[DATA SHOWN Boundary: Start]
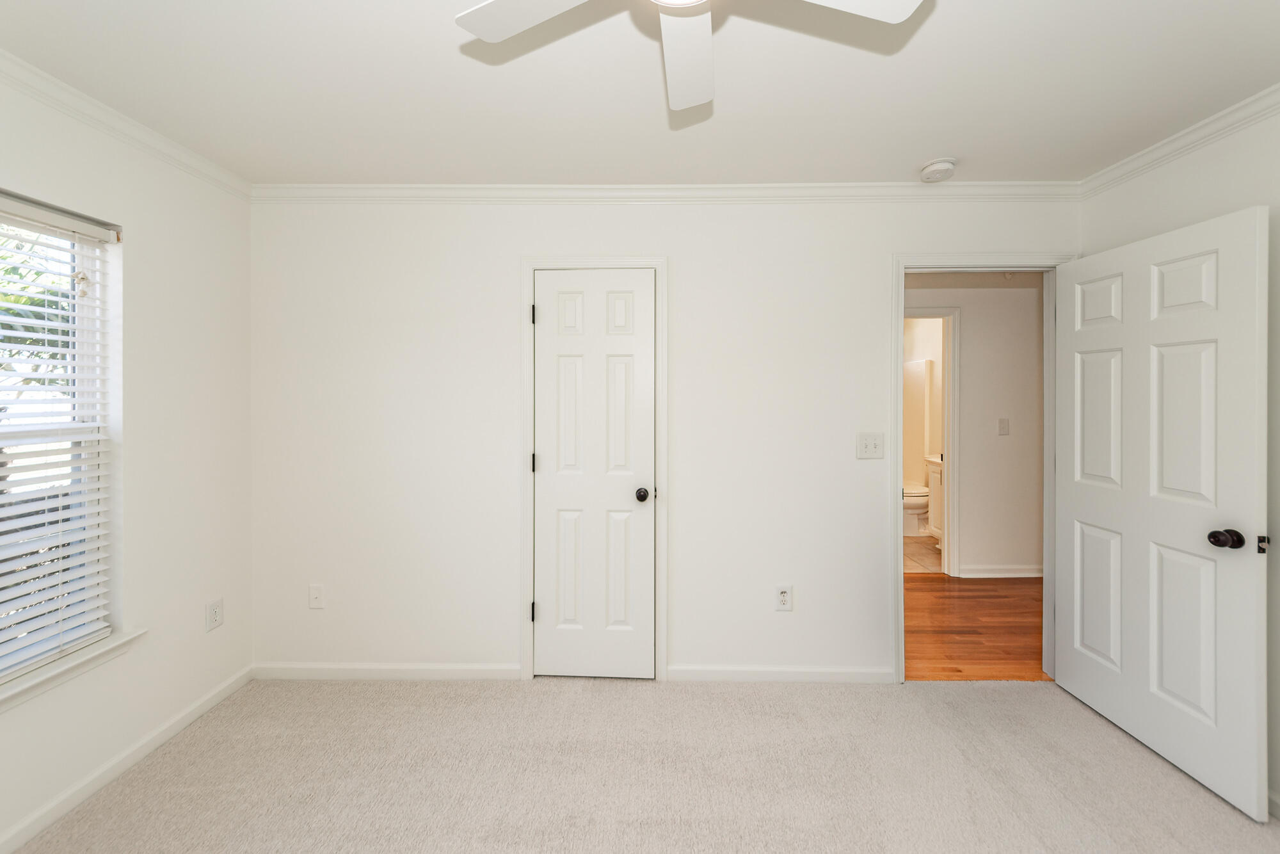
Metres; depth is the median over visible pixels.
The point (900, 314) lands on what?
door frame
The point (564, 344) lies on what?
closet door
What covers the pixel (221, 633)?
left wall
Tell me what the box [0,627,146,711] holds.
window sill
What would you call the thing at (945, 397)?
bathroom door frame
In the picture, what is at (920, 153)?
ceiling
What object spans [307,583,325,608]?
cable wall plate
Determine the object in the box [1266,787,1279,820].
baseboard
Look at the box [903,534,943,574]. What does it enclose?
bathroom floor
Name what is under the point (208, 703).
baseboard
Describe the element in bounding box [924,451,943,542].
bathroom vanity
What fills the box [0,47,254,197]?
crown molding
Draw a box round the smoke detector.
[919,157,956,181]
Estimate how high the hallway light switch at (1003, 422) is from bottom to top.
0.125 m
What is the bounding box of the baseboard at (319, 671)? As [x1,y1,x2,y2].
[248,662,525,679]
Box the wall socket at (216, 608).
[204,597,223,631]
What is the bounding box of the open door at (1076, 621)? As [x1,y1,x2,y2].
[1054,204,1267,820]
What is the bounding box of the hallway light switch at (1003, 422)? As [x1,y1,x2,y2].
[997,417,1009,434]
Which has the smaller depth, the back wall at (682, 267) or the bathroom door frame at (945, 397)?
the back wall at (682, 267)
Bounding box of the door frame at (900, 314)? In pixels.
[892,250,1070,684]
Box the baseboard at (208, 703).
[0,664,254,853]
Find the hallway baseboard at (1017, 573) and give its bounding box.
[958,565,1043,577]
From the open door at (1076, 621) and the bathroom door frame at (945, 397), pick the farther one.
the bathroom door frame at (945, 397)
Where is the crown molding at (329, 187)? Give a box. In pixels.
[253,181,1082,202]
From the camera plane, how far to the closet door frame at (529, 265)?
2.46 m
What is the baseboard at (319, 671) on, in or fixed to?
attached to the back wall at (682, 267)
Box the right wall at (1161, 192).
[1081,101,1279,826]
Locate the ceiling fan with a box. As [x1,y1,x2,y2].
[455,0,926,110]
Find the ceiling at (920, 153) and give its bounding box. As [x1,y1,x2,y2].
[0,0,1279,185]
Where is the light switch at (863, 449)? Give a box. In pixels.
[855,432,884,458]
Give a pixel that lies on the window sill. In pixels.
(101, 651)
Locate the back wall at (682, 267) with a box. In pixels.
[250,195,1077,681]
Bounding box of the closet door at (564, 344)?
[531,271,654,680]
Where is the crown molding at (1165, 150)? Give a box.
[1079,81,1279,195]
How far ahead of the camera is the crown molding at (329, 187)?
2.43 m
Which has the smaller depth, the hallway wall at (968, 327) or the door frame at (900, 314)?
the door frame at (900, 314)
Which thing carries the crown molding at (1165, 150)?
attached to the right wall at (1161, 192)
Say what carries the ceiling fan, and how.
hanging from the ceiling at (920, 153)
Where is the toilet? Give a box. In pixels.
[901,482,929,535]
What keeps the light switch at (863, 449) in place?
attached to the back wall at (682, 267)
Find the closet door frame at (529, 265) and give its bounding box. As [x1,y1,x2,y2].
[520,256,668,682]
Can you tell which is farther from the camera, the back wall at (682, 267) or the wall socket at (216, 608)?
the back wall at (682, 267)
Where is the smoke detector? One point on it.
(935, 168)
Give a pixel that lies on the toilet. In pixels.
(915, 501)
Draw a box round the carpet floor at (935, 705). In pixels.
[2,674,1279,853]
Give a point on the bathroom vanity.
(935, 516)
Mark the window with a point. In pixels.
(81, 335)
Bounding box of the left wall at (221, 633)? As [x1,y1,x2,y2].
[0,62,252,853]
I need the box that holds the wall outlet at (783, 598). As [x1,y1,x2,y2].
[774,584,792,610]
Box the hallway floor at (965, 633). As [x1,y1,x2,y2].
[903,573,1047,681]
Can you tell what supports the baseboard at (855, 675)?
attached to the back wall at (682, 267)
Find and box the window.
[0,188,119,686]
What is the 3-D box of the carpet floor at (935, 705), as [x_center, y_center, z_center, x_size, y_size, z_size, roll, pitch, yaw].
[0.107,1.359,1.081,4.220,0.099,3.493,0,0,1]
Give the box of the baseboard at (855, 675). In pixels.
[665,664,896,682]
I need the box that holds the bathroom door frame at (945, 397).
[904,305,960,577]
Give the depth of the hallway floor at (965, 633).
3.09 m
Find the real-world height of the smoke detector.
0.048 m
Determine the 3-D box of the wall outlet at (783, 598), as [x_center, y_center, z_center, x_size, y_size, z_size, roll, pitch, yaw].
[0.711,0.888,2.472,0.077,0.125,0.009,0,0,1]
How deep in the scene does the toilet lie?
5.21 m
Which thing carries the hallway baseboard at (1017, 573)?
attached to the hallway wall at (968, 327)
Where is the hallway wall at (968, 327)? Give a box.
[903,277,1041,579]
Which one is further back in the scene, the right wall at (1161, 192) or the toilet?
the toilet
[DATA SHOWN Boundary: End]
▶ ACTIVITY:
All of the data above should be quoted exactly, except for the pictures.

▶ RESULT OF THE TASK:
Metres; depth is the median over visible pixels.
The point (900, 314) lands on what?
door frame
The point (564, 344) lies on what?
closet door
What covers the pixel (221, 633)?
left wall
Tell me what the box [0,627,146,711] holds.
window sill
What would you call the thing at (945, 397)?
bathroom door frame
In the picture, what is at (920, 153)?
ceiling
What object spans [307,583,325,608]?
cable wall plate
Determine the object in the box [1266,787,1279,820].
baseboard
Look at the box [903,534,943,574]. What does it enclose?
bathroom floor
Name what is under the point (208, 703).
baseboard
Describe the element in bounding box [924,451,943,542].
bathroom vanity
What fills the box [0,47,254,197]?
crown molding
Draw a box round the smoke detector.
[919,157,956,181]
Estimate how high the hallway light switch at (1003, 422) is from bottom to top.
0.125 m
What is the bounding box of the baseboard at (319, 671)? As [x1,y1,x2,y2].
[248,662,525,679]
Box the wall socket at (216, 608).
[204,597,223,631]
What is the bounding box of the open door at (1076, 621)? As [x1,y1,x2,y2].
[1054,204,1267,820]
What is the bounding box of the hallway light switch at (1003, 422)? As [x1,y1,x2,y2].
[997,417,1009,434]
Which has the smaller depth, the back wall at (682, 267) or the bathroom door frame at (945, 397)?
the back wall at (682, 267)
Bounding box of the door frame at (900, 314)? In pixels.
[892,250,1070,684]
Box the baseboard at (208, 703).
[0,664,254,853]
Find the hallway baseboard at (1017, 573) and give its bounding box.
[958,565,1043,577]
From the open door at (1076, 621) and the bathroom door frame at (945, 397), pick the farther one.
the bathroom door frame at (945, 397)
Where is the crown molding at (329, 187)? Give a box. In pixels.
[253,181,1082,202]
From the camera plane, how far to the closet door frame at (529, 265)?
2.46 m
What is the baseboard at (319, 671) on, in or fixed to?
attached to the back wall at (682, 267)
Box the right wall at (1161, 192).
[1081,101,1279,826]
Locate the ceiling fan with a box. As [x1,y1,x2,y2].
[455,0,926,110]
Find the ceiling at (920, 153) and give its bounding box. As [x1,y1,x2,y2].
[0,0,1279,185]
Where is the light switch at (863, 449)? Give a box. In pixels.
[855,432,884,458]
Give a pixel that lies on the window sill. In pixels.
(101, 651)
Locate the back wall at (682, 267) with a box. In pixels.
[250,195,1077,681]
Bounding box of the closet door at (564, 344)?
[531,271,654,680]
Where is the crown molding at (1165, 150)? Give a box.
[1079,81,1279,195]
How far ahead of the camera is the crown molding at (329, 187)?
2.43 m
Which has the smaller depth, the hallway wall at (968, 327) or the door frame at (900, 314)?
the door frame at (900, 314)
Which thing carries the crown molding at (1165, 150)?
attached to the right wall at (1161, 192)
Say what carries the ceiling fan, and how.
hanging from the ceiling at (920, 153)
Where is the toilet? Give a box. In pixels.
[901,482,929,535]
What keeps the light switch at (863, 449) in place?
attached to the back wall at (682, 267)
Find the closet door frame at (529, 265) and give its bounding box. As [x1,y1,x2,y2].
[520,256,668,682]
Can you tell which is farther from the camera, the back wall at (682, 267) or the wall socket at (216, 608)?
the back wall at (682, 267)
Where is the smoke detector? One point on it.
(935, 168)
Give a pixel that lies on the toilet. In pixels.
(915, 501)
Draw a box round the carpet floor at (935, 705). In pixels.
[2,674,1279,853]
Give a point on the bathroom vanity.
(935, 516)
Mark the window with a point. In pixels.
(81, 335)
Bounding box of the left wall at (221, 633)? As [x1,y1,x2,y2].
[0,62,252,853]
I need the box that holds the wall outlet at (783, 598). As [x1,y1,x2,y2].
[774,584,792,610]
Box the hallway floor at (965, 633). As [x1,y1,x2,y2].
[903,573,1047,681]
Can you tell what supports the baseboard at (855, 675)?
attached to the back wall at (682, 267)
Find and box the window.
[0,188,119,686]
What is the 3-D box of the carpet floor at (935, 705), as [x_center, y_center, z_center, x_size, y_size, z_size, roll, pitch, yaw].
[0.107,1.359,1.081,4.220,0.099,3.493,0,0,1]
Give the box of the baseboard at (855, 675). In pixels.
[665,664,896,682]
I need the box that holds the bathroom door frame at (945, 397).
[904,305,960,577]
Give the depth of the hallway floor at (965, 633).
3.09 m
Find the real-world height of the smoke detector.
0.048 m
Determine the 3-D box of the wall outlet at (783, 598), as [x_center, y_center, z_center, x_size, y_size, z_size, roll, pitch, yaw].
[0.711,0.888,2.472,0.077,0.125,0.009,0,0,1]
How deep in the scene does the toilet lie?
5.21 m
Which thing carries the hallway baseboard at (1017, 573)?
attached to the hallway wall at (968, 327)
Where is the hallway wall at (968, 327)? Give a box.
[903,277,1041,579]
Which one is further back in the scene, the right wall at (1161, 192) or the toilet?
the toilet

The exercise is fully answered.